In Modzelewski's view, a contributing factor to the split between Drexler and Smalley is that the Foresight Institute -- the Palo Alto, Calif., nonprofit Drexler founded in 1989 -- has been more of an educational group than one active in nanotechnology development. Foresight runs conferences and awards Feynman Prizes (named after physicist Richard Feynman, whose 1959 lecture, "There's Plenty of Room at the Bottom," is considered nano's Book of Genesis), but it hasn't done any hard scientific research on the feasibility of the nano-assemblers Drexler has described.

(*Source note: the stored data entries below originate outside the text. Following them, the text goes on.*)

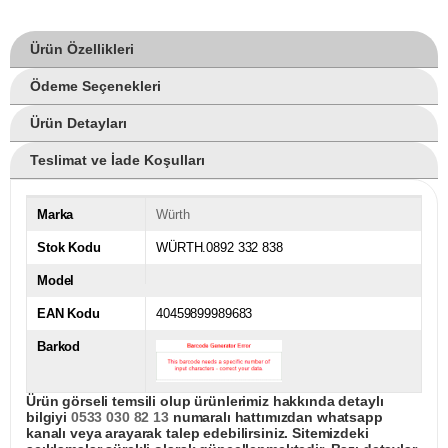
Ürün Özellikleri
Ödeme Seçenekleri
Ürün Detayları
Teslimat ve İade Koşulları
Marka
Würth
Stok Kodu
WÜRTH.0892 332 838
Model
EAN Kodu
40459899989683
Barkod
Ürün görseli temsili olup ürünlerimiz hakkında detaylı
bilgiyi
0533 030 82 13
numaralı hattımızdan whatsapp
kanalı veya arayarak talep edebilirsiniz. Sitemizdeki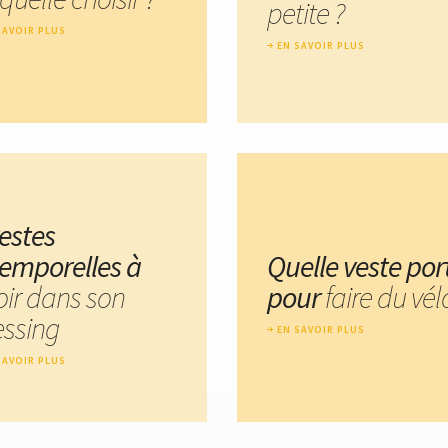
petite ?
SAVOIR PLUS
EN SAVOIR PLUS
vestes
temporelles à
Quelle veste por
oir dans son
pour
faire du vél
essing
EN SAVOIR PLUS
SAVOIR PLUS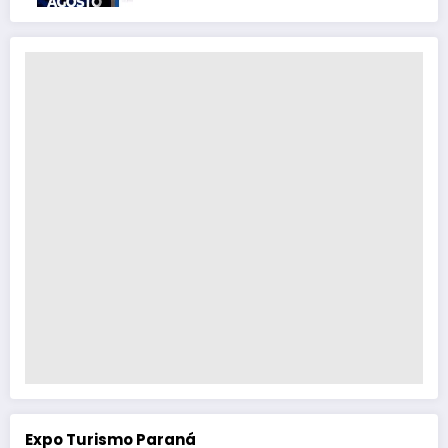
Expo Turismo Paraná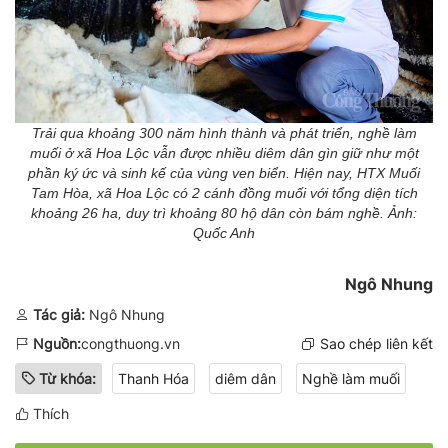
Trải qua khoảng 300 năm hình thành và phát triển, nghề làm
muối ở xã Hoa Lộc vẫn được nhiều diêm dân gìn giữ như một
phần ký ức và sinh kế của vùng ven biển. Hiện nay, HTX Muối
Tam Hòa, xã Hoa Lộc có 2 cánh đồng muối với tổng diện tích
khoảng 26 ha, duy trì khoảng 80 hộ dân còn bám nghề. Ảnh:
Quốc Anh
Ngô Nhung
Tác giả:
Ngô Nhung
Nguồn:
congthuong.vn
Sao chép liên kết
Từ khóa:
Thanh Hóa
diêm dân
Nghề làm muối
Thích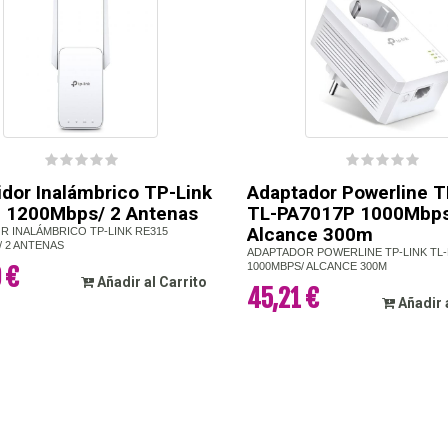
idor Inalámbrico TP-Link
Adaptador Powerline T
 1200Mbps/ 2 Antenas
TL-PA7017P 1000Mbps
Alcance 300m
R INALÁMBRICO TP-LINK RE315
/ 2 ANTENAS
ADAPTADOR POWERLINE TP-LINK TL-
1000MBPS/ ALCANCE 300M
 €
Añadir al Carrito
45,21 €
Añadir 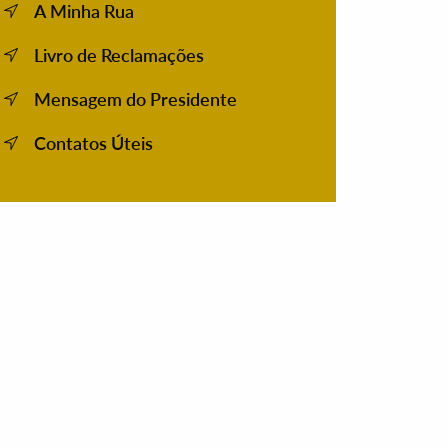
A Minha Rua
Livro de Reclamações
Mensagem do Presidente
Contatos Úteis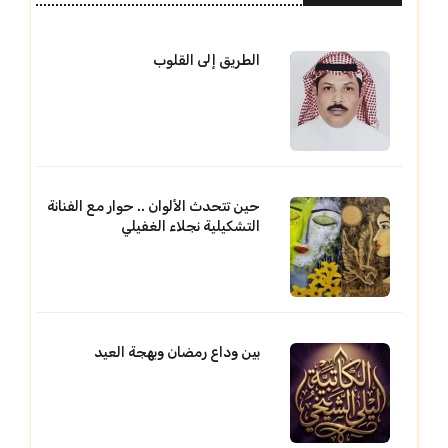
الطريق إلى القلوب
حين تتحدث الألوان .. حوار مع الفنانة
التشكيلية نجلاء الغفيلي
بين وداع رمضان وبهجة العيد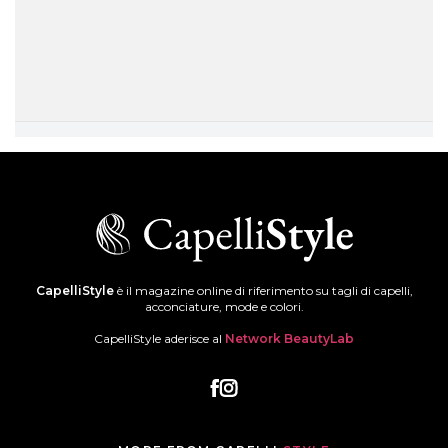
CapelliStyle
è il magazine online di riferimento su tagli di capelli,
acconciature, mode e colori.
CapelliStyle aderisce al
Network BeautyLab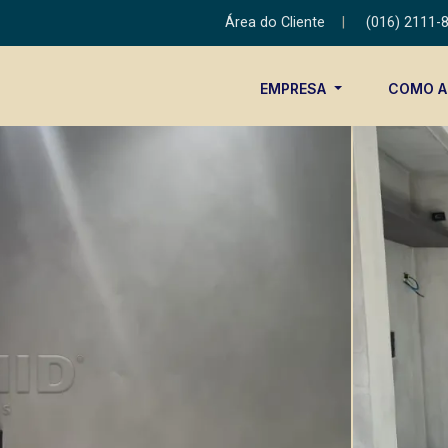
Área do Cliente
|
(016) 2111-
EMPRESA
COMO 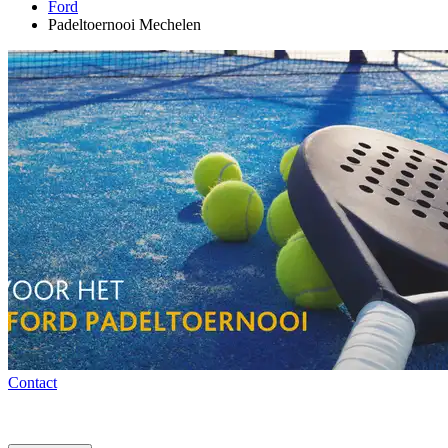
Ford
Padeltoernooi Mechelen
Contact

"That's not our job, or a fair criticism," says Christine Peterson, Foresight's president and Drexler's ex-wife.
More to the point, what Nano Inc. is probably really worrying about is that Nano Think's seemingly science-fictional ideas of "matter compilers" and molecular robots in our bloodstreams are the kind of hype that may scare the money away -- money that is just beginning to flow in a nanotech direction. Even worse, they fear that Nano Think's consideration of the dangers of nanobots could spur a moratorium on nanotech research such as one that the controversial Canadian environmental group ETC Group has already demanded.
In early July, the NanoBusiness Alliance formed a task force to address safety concerns in nanotech. At the end of the month Greenpeace issued a study calling for the nanotech industry to increase funding of environmental research.